[Document segment Boundary: Start]

Quite right. There is a long, long wishlist of right-wing health reforms, but they don’t seem to overlap very much with the left-wing wishlist. Nobody who thinks about this stuff is thrilled with the status quo.
“I think the bigger problem is that nobody wants to pay anything out of pocket. High deductable plans are a good way to cover more people, but politically they are apparently a non-starter. I don’t see why (other than public opinion) we can’t have a base catastrophic plan with a high deductable. That’s how the self-employed middle class used to insure itself (including my family when I was growing up). It just doesn’t exist anymore.”
Amen. On the other hand, when you look at how much employer-based insurance actually costs, it wouldn’t necessarily be such a bad deal to move to a more out-of-pocket model, if you could get your hands on the money that your employer currently pays for insurance. If you could put all of that in your HSA, you’d be extremely secure within just a few healthy years and might not even need much of a catastrophic policy (except for something truly huge).
Speaking of health care, I was just talking to my dad about my parents’ uninsured medical arrangements. They usually go to Dr. Cash (not his real name) as their family doctor, which costs around $50 per visit. I’m not sure Dr. Cash even takes insurance. Dr. Cash is an excellent physician. My dad has to see a specialist regularly. That’s also cash, and it costs $85 per visit (including a shot). That’s plumbers’ wages, really. I’d hate to be trying to clear $200,000 of medical school debt $50 at a time. Anyway, regular medical expenses and minor surgeries are well within my parents’ means as middle-income empty nesters, but I think they’d have to sell off land to pay for anything really big (heart surgery, hip replacement, etc.). That’s what they would need catastrophic insurance for.

[Document segment Boundary: End]

▶ **Activities**:
**A)** Rewrite the health care passage from "Quite right. There" to "the status quo.", swapping "status quo" for "current system".
**B)** Answer these questions using the health care passage:
(i) About how much does a visit to Dr. Cash cost?
(ii) How much does the specialist visit cost, and what does that price include?
(iii) In the quoted comment, who used to insure itself with a base catastrophic plan?
**C)** In the health care passage, condense the paragraph beginning "Speaking of health care" into a bulleted list that keeps its main facts.

[Data for analysis Boundary: Start]

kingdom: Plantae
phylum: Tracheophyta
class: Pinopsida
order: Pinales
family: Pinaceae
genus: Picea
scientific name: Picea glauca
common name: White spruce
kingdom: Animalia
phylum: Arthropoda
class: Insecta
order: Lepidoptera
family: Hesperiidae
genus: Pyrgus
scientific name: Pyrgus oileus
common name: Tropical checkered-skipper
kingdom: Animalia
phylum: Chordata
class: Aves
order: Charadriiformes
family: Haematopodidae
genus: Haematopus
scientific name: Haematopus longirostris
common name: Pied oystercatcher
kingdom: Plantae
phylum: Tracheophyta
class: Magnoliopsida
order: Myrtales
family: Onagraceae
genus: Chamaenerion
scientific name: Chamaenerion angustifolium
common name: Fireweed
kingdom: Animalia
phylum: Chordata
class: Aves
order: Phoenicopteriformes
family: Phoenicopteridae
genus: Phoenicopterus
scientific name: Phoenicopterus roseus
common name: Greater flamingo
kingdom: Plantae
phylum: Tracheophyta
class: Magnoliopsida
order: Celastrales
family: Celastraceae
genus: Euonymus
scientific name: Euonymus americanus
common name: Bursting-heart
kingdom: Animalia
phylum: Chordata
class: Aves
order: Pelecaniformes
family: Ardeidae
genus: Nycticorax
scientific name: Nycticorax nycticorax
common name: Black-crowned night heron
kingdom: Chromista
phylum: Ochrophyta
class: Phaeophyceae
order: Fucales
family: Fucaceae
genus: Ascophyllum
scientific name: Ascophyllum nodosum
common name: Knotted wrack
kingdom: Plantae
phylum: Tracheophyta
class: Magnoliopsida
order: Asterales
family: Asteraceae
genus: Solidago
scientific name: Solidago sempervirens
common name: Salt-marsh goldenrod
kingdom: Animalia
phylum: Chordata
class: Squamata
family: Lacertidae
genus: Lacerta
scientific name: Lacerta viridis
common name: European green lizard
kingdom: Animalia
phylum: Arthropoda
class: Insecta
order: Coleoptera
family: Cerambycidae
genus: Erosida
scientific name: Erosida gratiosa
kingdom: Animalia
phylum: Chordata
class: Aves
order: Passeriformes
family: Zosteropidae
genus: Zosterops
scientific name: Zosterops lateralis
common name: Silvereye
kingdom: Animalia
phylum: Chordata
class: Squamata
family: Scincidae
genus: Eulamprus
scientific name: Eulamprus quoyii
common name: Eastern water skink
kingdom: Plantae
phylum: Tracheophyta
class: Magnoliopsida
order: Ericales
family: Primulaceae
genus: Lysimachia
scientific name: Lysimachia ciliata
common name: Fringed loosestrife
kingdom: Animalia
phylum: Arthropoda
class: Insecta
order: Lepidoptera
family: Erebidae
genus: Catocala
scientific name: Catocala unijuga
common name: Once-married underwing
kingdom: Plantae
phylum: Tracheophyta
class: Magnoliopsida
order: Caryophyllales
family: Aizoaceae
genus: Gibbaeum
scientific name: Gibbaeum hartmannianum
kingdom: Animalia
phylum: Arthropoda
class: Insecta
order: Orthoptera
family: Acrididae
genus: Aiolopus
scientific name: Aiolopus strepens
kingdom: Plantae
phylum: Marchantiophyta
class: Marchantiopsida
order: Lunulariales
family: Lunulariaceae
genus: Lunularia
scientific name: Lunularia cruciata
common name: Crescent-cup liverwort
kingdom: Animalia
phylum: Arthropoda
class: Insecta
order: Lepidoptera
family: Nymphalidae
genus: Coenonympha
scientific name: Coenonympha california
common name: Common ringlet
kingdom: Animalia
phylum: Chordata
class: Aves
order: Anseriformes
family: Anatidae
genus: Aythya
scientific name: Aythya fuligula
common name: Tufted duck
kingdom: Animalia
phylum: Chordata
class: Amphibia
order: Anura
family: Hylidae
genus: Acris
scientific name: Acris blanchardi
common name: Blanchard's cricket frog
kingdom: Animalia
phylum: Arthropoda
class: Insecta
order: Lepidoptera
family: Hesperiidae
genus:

[Data for analysis Boundary: End]

▶ **Results for each task**:
**A)**
Quite right. There is a long, long wishlist of right-wing health reforms, but they don’t seem to overlap very much with the left-wing wishlist. Nobody who thinks about this stuff is thrilled with the current system.

**B)**
(i) Around $50 per visit.
(ii) $85 per visit, including a shot.
(iii) The self-employed middle class.

**C)**
- The writer's parents have no insurance and pay cash for medical care.
- Their family doctor, called Dr. Cash, charges around $50 per visit, may not take insurance, and is an excellent physician.
- The writer's father sees a specialist regularly, also paying cash, at $85 per visit including a shot.
- The writer calls these plumbers' wages and would hate to pay off $200,000 of medical school debt $50 at a time.
- The parents are middle-income empty nesters who can afford regular expenses and minor surgeries.
- For something really big, such as heart surgery or a hip replacement, they would likely have to sell land, and that is what they would need catastrophic insurance for.